TVRINews, Banyumas
Menteri Kebudayaan, Fadli Zon, mendorong penguatan potensi budaya Banyumas sebagai bagian dari upaya pemajuan kebudayaan nasional. Hal itu disampaikan saat berdialog dengan sejumlah budayawan, seniman, dan pegiat budaya Banyumas dalam forum bertema “Ruang Komunitas sebagai Bagian dari Kemajuan Kebudayaan” yang berlangsung di Taman Ismail Marzuki, Jakarta.
Dalam dialog tersebut, Menteri Kebudayaan menegaskan bahwa Banyumas memiliki kekayaan budaya yang besar, mulai dari warisan budaya berupa situs bersejarah hingga berbagai Warisan Budaya Takbenda yang masih hidup dan berkembang di tengah masyarakat.
"Banyumas memiliki beragam ekspresi budaya yang sangat kuat. Mulai dari calung Banyumasan, ebeg, lengger, hingga ronggeng yang telah dikenal luas melalui karya sastra dan film.

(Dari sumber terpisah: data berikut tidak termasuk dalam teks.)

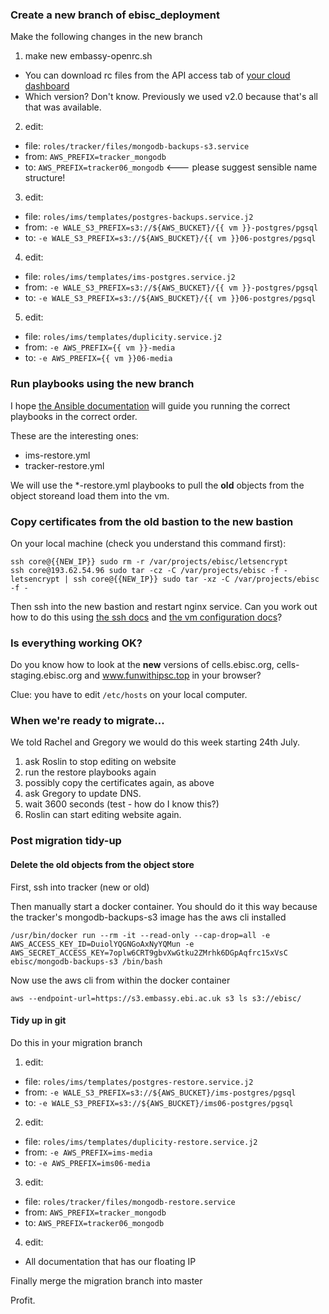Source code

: 
### Create a new branch of ebisc_deployment

Make the following changes in the new branch

1. make new embassy-openrc.sh
  * You can download rc files from the API access tab of [your cloud dashboard](https://extcloud06.ebi.ac.uk/dashboard/project/api_access/)
  * Which version? Don't know. Previously we used v2.0 because that's all that was available.
2. edit:
  * file: `roles/tracker/files/mongodb-backups-s3.service`
  * from: `AWS_PREFIX=tracker_mongodb`
  * to:   `AWS_PREFIX=tracker06_mongodb` <--- please suggest sensible name structure!
3. edit:
  * file: `roles/ims/templates/postgres-backups.service.j2`
  * from: `-e WALE_S3_PREFIX=s3://${AWS_BUCKET}/{{ vm }}-postgres/pgsql`
  * to:   `-e WALE_S3_PREFIX=s3://${AWS_BUCKET}/{{ vm }}06-postgres/pgsql`
4. edit:
  * file: `roles/ims/templates/ims-postgres.service.j2`
  * from: `-e WALE_S3_PREFIX=s3://${AWS_BUCKET}/{{ vm }}-postgres/pgsql`
  * to:   `-e WALE_S3_PREFIX=s3://${AWS_BUCKET}/{{ vm }}06-postgres/pgsql`
5. edit:
  * file: `roles/ims/templates/duplicity.service.j2`
  * from: `-e AWS_PREFIX={{ vm }}-media`
  * to:   `-e AWS_PREFIX={{ vm }}06-media`

### Run playbooks using the new branch

I hope [the Ansible documentation](./ansible.md) will guide you running the correct playbooks in the correct order.

These are the interesting ones:

* ims-restore.yml
* tracker-restore.yml

We will use the \*-restore.yml playbooks to pull the **old** objects from the object storeand load them into the vm.


### Copy certificates from the old bastion to the new bastion

On your local machine (check you understand this command first):
```
ssh core@{{NEW_IP}} sudo rm -r /var/projects/ebisc/letsencrypt
ssh core@193.62.54.96 sudo tar -cz -C /var/projects/ebisc -f - letsencrypt | ssh core@{{NEW_IP}} sudo tar -xz -C /var/projects/ebisc -f -
```

Then ssh into the new bastion and restart nginx service. Can you work out how to do this using [the ssh docs](./ssh.md) and [the vm configuration docs](./vm_configuration.md)?

### Is everything working OK?

Do you know how to look at the **new** versions of cells.ebisc.org, cells-staging.ebisc.org and www.funwithipsc.top in your browser?

Clue: you have to edit `/etc/hosts` on your local computer.

### When we're ready to migrate...

We told Rachel and Gregory we would do this week starting 24th July.

1. ask Roslin to stop editing on website
2. run the restore playbooks again
3. possibly copy the certificates again, as above
4. ask Gregory to update DNS.
5. wait 3600 seconds (test - how do I know this?)
6. Roslin can start editing website again.


### Post migration tidy-up

#### Delete the old objects from the object store

First, ssh into tracker (new or old)

Then manually start a docker container. You should do it this way because the tracker's mongodb-backups-s3 image has the aws cli installed
```
/usr/bin/docker run --rm -it --read-only --cap-drop=all -e AWS_ACCESS_KEY_ID=DuiolYQGNGoAxNyYQMun -e AWS_SECRET_ACCESS_KEY=7oplw6CRT9gbvXwGtku2ZMrhk6DGpAqfrc15xVsC ebisc/mongodb-backups-s3 /bin/bash
```

Now use the aws cli from within the docker container
```
aws --endpoint-url=https://s3.embassy.ebi.ac.uk s3 ls s3://ebisc/
```

#### Tidy up in git

Do this in your migration branch

1. edit:
  * file: `roles/ims/templates/postgres-restore.service.j2`
  * from: `-e WALE_S3_PREFIX=s3://${AWS_BUCKET}/ims-postgres/pgsql`
  * to:   `-e WALE_S3_PREFIX=s3://${AWS_BUCKET}/ims06-postgres/pgsql`
2. edit:
  * file: `roles/ims/templates/duplicity-restore.service.j2`
  * from: `-e AWS_PREFIX=ims-media`
  * to:   `-e AWS_PREFIX=ims06-media`
3. edit:
  * file: `roles/tracker/files/mongodb-restore.service`
  * from: `AWS_PREFIX=tracker_mongodb`
  * to:   `AWS_PREFIX=tracker06_mongodb`
4. edit:
  * All documentation that has our floating IP

Finally merge the migration branch into master

Profit.
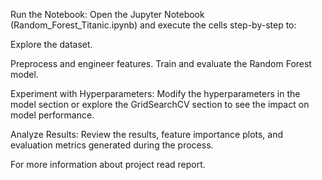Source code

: Run the Notebook: Open the Jupyter Notebook (Random_Forest_Titanic.ipynb) and execute the cells step-by-step to:

 Explore the dataset.
 
Preprocess and engineer features.  Train and evaluate the Random Forest model.

Experiment with Hyperparameters:
   Modify the hyperparameters in the model section or explore the GridSearchCV section to see the impact on model performance.

Analyze Results: Review the results, feature importance plots, and evaluation metrics generated during the process.

For more information about project read report.
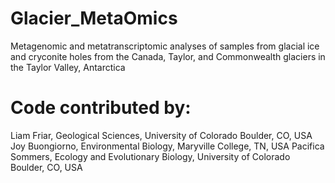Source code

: # Glacier_MetaOmics
Metagenomic and metatranscriptomic analyses of samples from glacial ice and cryconite holes from the Canada, Taylor, and Commonwealth glaciers in the Taylor Valley, Antarctica

# Code contributed by:
Liam Friar, Geological Sciences, University of Colorado Boulder, CO, USA
Joy Buongiorno, Environmental Biology, Maryville College, TN, USA
Pacifica Sommers, Ecology and Evolutionary Biology, University of Colorado Boulder, CO, USA
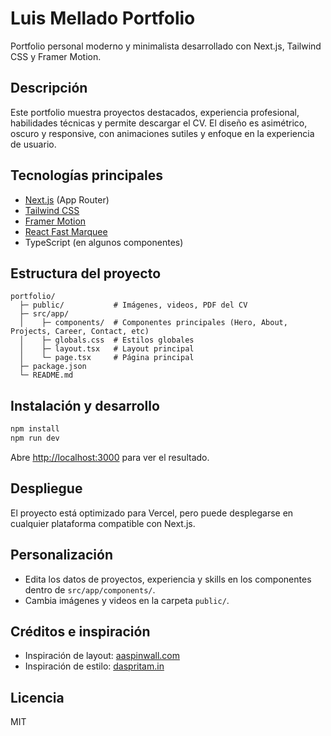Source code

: # Luis Mellado Portfolio

Portfolio personal moderno y minimalista desarrollado con Next.js, Tailwind CSS y Framer Motion.

## Descripción

Este portfolio muestra proyectos destacados, experiencia profesional, habilidades técnicas y permite descargar el CV. El diseño es asimétrico, oscuro y responsive, con animaciones sutiles y enfoque en la experiencia de usuario.

## Tecnologías principales
- [Next.js](https://nextjs.org/) (App Router)
- [Tailwind CSS](https://tailwindcss.com/)
- [Framer Motion](https://www.framer.com/motion/)
- [React Fast Marquee](https://www.npmjs.com/package/react-fast-marquee)
- TypeScript (en algunos componentes)

## Estructura del proyecto

```
portfolio/
  ├─ public/           # Imágenes, videos, PDF del CV
  ├─ src/app/
  │    ├─ components/  # Componentes principales (Hero, About, Projects, Career, Contact, etc)
  │    ├─ globals.css  # Estilos globales
  │    ├─ layout.tsx   # Layout principal
  │    └─ page.tsx     # Página principal
  ├─ package.json
  └─ README.md
```

## Instalación y desarrollo

```bash
npm install
npm run dev
```
Abre [http://localhost:3000](http://localhost:3000) para ver el resultado.

## Despliegue

El proyecto está optimizado para Vercel, pero puede desplegarse en cualquier plataforma compatible con Next.js.

## Personalización
- Edita los datos de proyectos, experiencia y skills en los componentes dentro de `src/app/components/`.
- Cambia imágenes y videos en la carpeta `public/`.

## Créditos e inspiración
- Inspiración de layout: [aaspinwall.com](https://www.aaspinwall.com/)
- Inspiración de estilo: [daspritam.in](https://www.daspritam.in/)

## Licencia
MIT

Potensi ini menjadi modal penting untuk menjadikan Banyumas sebagai salah satu kantong budaya Indonesia," kata Fadli Zon dalam keterangan yang dikutip, Senin, 8 Juni 2026.
Menurutnya, kekayaan budaya tersebut perlu terus dikembangkan dan dipromosikan agar mampu memberikan manfaat yang lebih luas, tidak hanya bagi pelestarian budaya, tetapi juga bagi pembangunan daerah.
Selain memiliki kekayaan seni dan tradisi, Banyumas juga dinilai menyimpan jejak sejarah penting melalui sejumlah tokoh nasional yang lahir dan berkiprah dari wilayah tersebut. Potensi tersebut, kata Fadli Zon, dapat menjadi bagian dari narasi sejarah Indonesia yang lebih dikenal oleh masyarakat.
"Banyak tokoh dari Banyumas yang memiliki kontribusi besar dalam perjalanan bangsa. Kisah dan jejak perjuangan mereka perlu terus diangkat agar menjadi inspirasi sekaligus memperkuat identitas sejarah daerah," ujarnya.
Menteri Kebudayaan menambahkan, pengembangan budaya lokal perlu dilakukan melalui pendekatan hilirisasi kebudayaan sehingga mampu menciptakan nilai tambah bagi masyarakat. Strategi tersebut diharapkan dapat memperkuat sektor industri budaya dan ekonomi kreatif berbasis kearifan lokal.
"Budaya tidak hanya menjadi identitas bangsa, tetapi juga dapat menjadi penggerak ekonomi masyarakat. Karena itu, penguatan ekosistem budaya harus berjalan beriringan dengan pengembangan industri kreatif," tambahnya.

(Foto: Humas Kemenbud)
Sementara itu, Dewan Madani International Film Festival, Hikmat Darmawan, menilai industri film dapat menjadi sarana efektif untuk memperkenalkan kekayaan budaya Banyumas kepada publik yang lebih luas.
"Film memiliki kemampuan menjangkau masyarakat lintas daerah dan generasi. Melalui film, budaya lokal dapat dipromosikan sekaligus membuka peluang ekonomi berbasis kebudayaan," ujar Hikmat Darmawan.
Pandangan serupa disampaikan seniman kontemporer Irawan Karseno. Ia menilai penyelenggaraan festival budaya dan film dalam durasi yang lebih panjang dapat memberikan dampak ekonomi yang signifikan bagi daerah penyelenggara.
Dialog budaya tersebut turut dihadiri sejumlah tokoh, di antaranya Ketua Ikatan Alumni Universitas Jenderal Soedirman Alumni Association Abdul Kholik, pegiat film S Metron Masdison, CEO KuatBaca.com Jajang Habib, serta sejumlah budayawan, perupa, dan sineas Banyumas.
Menutup diskusi, Menteri Kebudayaan menegaskan komitmen pemerintah untuk terus mendukung pelestarian budaya daerah melalui berbagai program strategis, termasuk regenerasi pelaku budaya melalui transfer pengetahuan dari para maestro kepada generasi muda.
"Pelestarian budaya harus menjadi gerakan bersama. Dengan menjaga dan mengembangkan budaya lokal, kita tidak hanya memperkuat jati diri bangsa, tetapi juga membangun kekuatan budaya Indonesia di tingkat global," kata Fadli Zon.